A Wadi We Go!
I think I mentioned that we’ve been camping, and promised to fill you in on the details later. Well, we had a wonderful overnight trip, and have been back on the road a couple of times since. I've included a map so you can all follow our past, present and future travels throughout the Emirates and Oman.
I expect we'll be doing quite a bit of exploring over the next year or two so you may want to keep the map for future reference…
We made our first overnight trip in December just across the Omani border. We didn't have to go through any border checkpoints, even though we ventured quite far into another country. Our destination, Wadi Hamad, is about 25 kilometers from the UAE border just east of Al Ain, the other major city in the emirate of Abu Dhabi.
A Wadi We Go!
A "wadi" is either a river, a dried up riverbed, or a valley, or all three, I haven't quite figured out the precise English translation yet. In any event, "wadi bashing" – slowly navigating through a wadi in a four-wheel drive – is a popular pastime for the more outdoorsy Emirates expatriates.
The two-hour drive from Abu Dhabi to Al Ain across relatively flat desert terrain is uninteresting, partly because they’ve planted both sides of the highway with shrubbery and palm trees through which nothing of the desert can be seen.
Coincidentally, a historian I heard at a luncheon the other day was commenting that tens of millions of palm trees have been planted in the UAE since the late 1960s. Although the palm trees in particular are lovely to look at, it's unfortunate the roadside views are blocked by the ‘greenification,’ because desert scapes, I’ve discovered, can be astonishingly beautiful.
The city of Al Ain sits just next to the Hajar mountain range - a chain of rocky and rugged peaks that runs from the Musandam (the Omani tip of the Arabian peninsula), all the way down the east coast to just south of Muscat.
I was struck dumb by the beauty of these mountains, just as I was the first time I saw the Canadian Rockies – they are equally breathtaking, although in a much more stark and forbidding way. There are no foothills or rounded mountaintops, as you might see in the Rockies or the Appalachians. The long sharp ridges of the mountains rise abruptly, and surprisingly, out of the desert sands.
Off Road
We left the paved highway just outside of Al Ain and drove 20 km into the mountains on a well-traveled, hard-packed track before turning off into our wadi, and a much more challenging track that led to the campsite.
As we drove into the mountains, the sand and dunes were replaced by valley floors covered in gravel and shale, barren except for the occasional thorny tree and a smattering of hardy bushes.
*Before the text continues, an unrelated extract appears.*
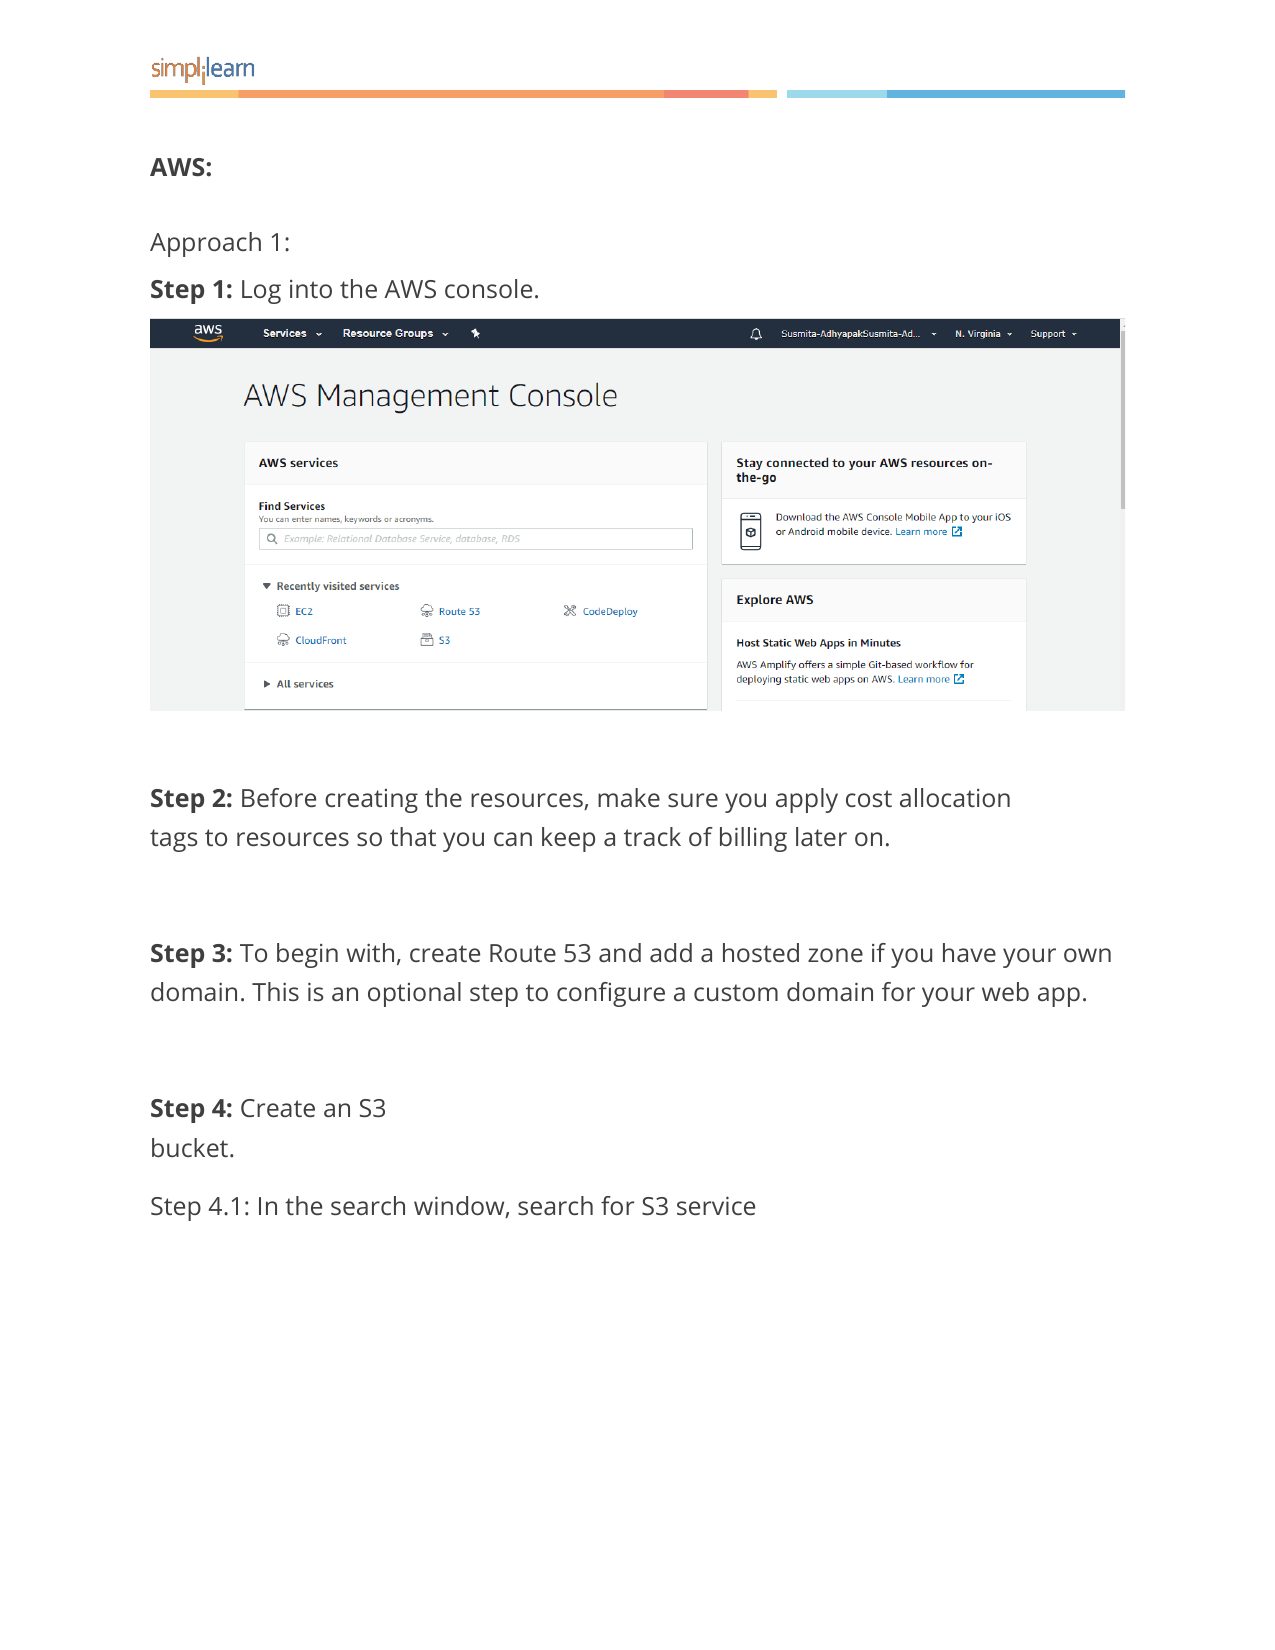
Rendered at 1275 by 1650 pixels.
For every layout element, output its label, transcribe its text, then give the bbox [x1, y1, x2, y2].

It was like visiting another planet.
Now and again we passed a walled farm or oasis comprising several hundred date palms, some stone or mud houses, and a few small, cultivated garden plots. I only know what's inside the walls from having looked down upon them from a mountain peak.
As we drove by, the tops of the palms were visible – they are unbelievably lush and green against the beiges and browns of the rocky backdrop – but that's all we could see because of the six-foot-high mud walls surrounding the compounds.
The only fauna we spotted were black and white long-haired goats either grazing on god-knows-what, or climbing the thorny trees to get at the top-most branches (incredible but true, we've got pictures to prove it!). (Susan notes in 2009: I have albums full of photos, but unfortunately they are in storage at the moment…Digital cameras were a thing of the future in 1993!)
We covered the last 5 kilometers in a little less than an hour – my first taste of four-wheel driving in a wadi bed – and made camp beside one of the four trees on a large flat plateau between some particularly steep ridges.
Towards mid-afternoon we (Bob and I went with a friend and his 11-year-old son), drove about a kilometer across the plateau and parked the vehicles at the top of a narrow canyon. We clambered 250 feet down the side of the crevice, and swam in the deep clear ice-cold pools at the canyon bottom. Ahhhhhhh.
That night we sat around the campfire, and watched the stars for a while before the full moon rose above the peaks to make the night eerily bright. The next morning we made a short climb up the peak that backed the campsite, and saw the sunrise on the valley that lay far below our plateau. It was truly a weekend to remember.